__Problem 1__
From the interview with B.C.'s CIO below, extract the passage that begins at the words "At our recent" and ends after the words "strong identity management.".

Segment Start: Source document

B.C.’s CIO: Why citizens deserve self-service

At our recent Lac Carling Congress, we explored the theme of “next generation, citizen-centred service delivery.” We spoke with CIO Dave Nikolejsin on how this applies to the work he’s doing in British Columbia.

 
CIO Canada: How do you define next-generation, citizen-centred service delivery in terms of your department or organization?

Nikolejsin: To us, next-generation service delivery is really all about what I call “getting the hard stuff online.” And you can tell it’s the hard stuff because it’s the things citizens really want and are demanding. A good example would be health records. Go get your blood test – why can’t I go get my results online? Why can’t I interact with my kids’ school teacher online? Why can’t I get their report card? … The next-generation of services will be those high value, hard-to-do services that will require strong identity management.
 
CIO Canada: What are the biggest challenges to making the citizen-centred service concept real?

Nikolejsin: One of the biggest challenges we see, and the focus of why I’m here actually, is to try to get some collaboration happening across Canada on identity management. One of the biggest impediments we see is the need to constantly drag people to a counter somewhere – so you can produce your drivers license or birth certificate or whatever it is – so that we can then perhaps give you a user ID that you can then take home and use to get online for the next time you deal with us on those kind of transactions. Having to do that, program by program, is not going to work. We’ve got three levels of government, tons of programs, it just doesn’t work. So what we are working on, and one of the biggest challenges, is getting that identity system working as a service that we can then offer up to programs online.

Segment End: Source document
Segment Start: Data for the task

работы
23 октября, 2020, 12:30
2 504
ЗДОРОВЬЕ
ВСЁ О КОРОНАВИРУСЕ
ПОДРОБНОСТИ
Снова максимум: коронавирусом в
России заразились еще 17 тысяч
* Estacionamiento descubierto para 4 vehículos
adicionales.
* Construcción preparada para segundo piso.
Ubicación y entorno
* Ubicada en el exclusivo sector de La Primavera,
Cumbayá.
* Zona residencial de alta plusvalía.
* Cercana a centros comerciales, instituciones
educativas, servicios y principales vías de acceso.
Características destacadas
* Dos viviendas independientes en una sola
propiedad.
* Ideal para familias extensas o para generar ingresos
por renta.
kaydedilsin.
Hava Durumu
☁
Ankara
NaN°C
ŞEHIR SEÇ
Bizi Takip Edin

Segment End: Data for the task
Segment Start: Data for the task

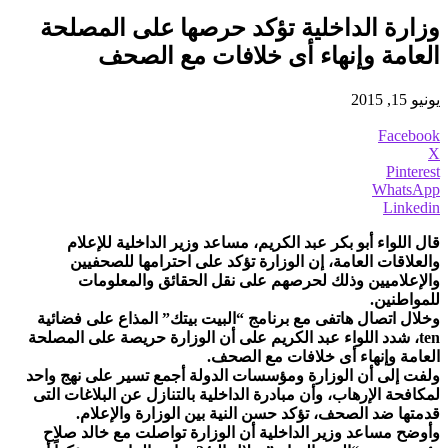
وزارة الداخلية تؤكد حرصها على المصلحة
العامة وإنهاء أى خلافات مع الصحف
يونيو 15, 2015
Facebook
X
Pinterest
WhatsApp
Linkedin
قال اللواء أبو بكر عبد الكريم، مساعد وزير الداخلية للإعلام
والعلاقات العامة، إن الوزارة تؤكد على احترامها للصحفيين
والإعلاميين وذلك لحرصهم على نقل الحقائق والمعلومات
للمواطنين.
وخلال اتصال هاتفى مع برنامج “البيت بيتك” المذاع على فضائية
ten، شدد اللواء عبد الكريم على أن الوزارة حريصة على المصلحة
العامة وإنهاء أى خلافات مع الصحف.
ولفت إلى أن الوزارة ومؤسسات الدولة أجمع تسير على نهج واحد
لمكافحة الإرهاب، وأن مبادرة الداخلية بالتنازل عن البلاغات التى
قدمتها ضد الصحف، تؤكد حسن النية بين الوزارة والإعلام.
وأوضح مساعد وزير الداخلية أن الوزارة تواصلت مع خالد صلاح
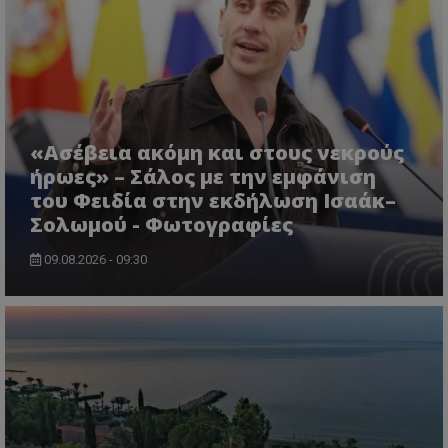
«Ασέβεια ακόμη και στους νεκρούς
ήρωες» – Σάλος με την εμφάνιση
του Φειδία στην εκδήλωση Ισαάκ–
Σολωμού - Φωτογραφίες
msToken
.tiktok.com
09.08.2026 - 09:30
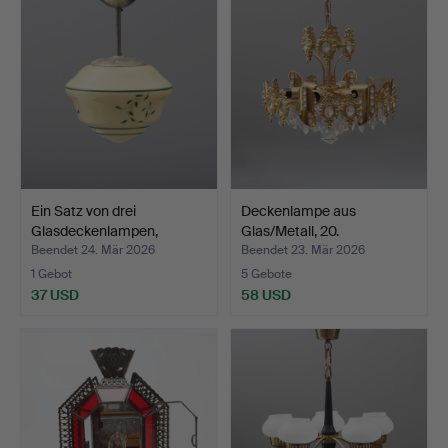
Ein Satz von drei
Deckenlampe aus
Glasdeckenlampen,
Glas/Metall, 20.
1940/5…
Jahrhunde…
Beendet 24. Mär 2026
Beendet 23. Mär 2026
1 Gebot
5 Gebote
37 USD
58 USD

Segment End: Data for the task

__Problem 2__
Please copy the lines of the saved entries above, starting at the line that contains "وزارة الداخلية تؤكد حرصها على المصلحة" and stopping after the line that contains "ولفت إلى أن".

__Written reply 1__
At our recent Lac Carling Congress, we explored the theme of “next generation, citizen-centred service delivery.” We spoke with CIO Dave Nikolejsin on how this applies to the work he’s doing in British Columbia.

 
CIO Canada: How do you define next-generation, citizen-centred service delivery in terms of your department or organization?

Nikolejsin: To us, next-generation service delivery is really all about what I call “getting the hard stuff online.” And you can tell it’s the hard stuff because it’s the things citizens really want and are demanding. A good example would be health records. Go get your blood test – why can’t I go get my results online? Why can’t I interact with my kids’ school teacher online? Why can’t I get their report card? … The next-generation of services will be those high value, hard-to-do services that will require strong identity management.

__Written reply 2__
وزارة الداخلية تؤكد حرصها على المصلحة
العامة وإنهاء أى خلافات مع الصحف
يونيو 15, 2015
Facebook
X
Pinterest
WhatsApp
Linkedin
قال اللواء أبو بكر عبد الكريم، مساعد وزير الداخلية للإعلام
والعلاقات العامة، إن الوزارة تؤكد على احترامها للصحفيين
والإعلاميين وذلك لحرصهم على نقل الحقائق والمعلومات
للمواطنين.
وخلال اتصال هاتفى مع برنامج “البيت بيتك” المذاع على فضائية
ten، شدد اللواء عبد الكريم على أن الوزارة حريصة على المصلحة
العامة وإنهاء أى خلافات مع الصحف.
ولفت إلى أن الوزارة ومؤسسات الدولة أجمع تسير على نهج واحد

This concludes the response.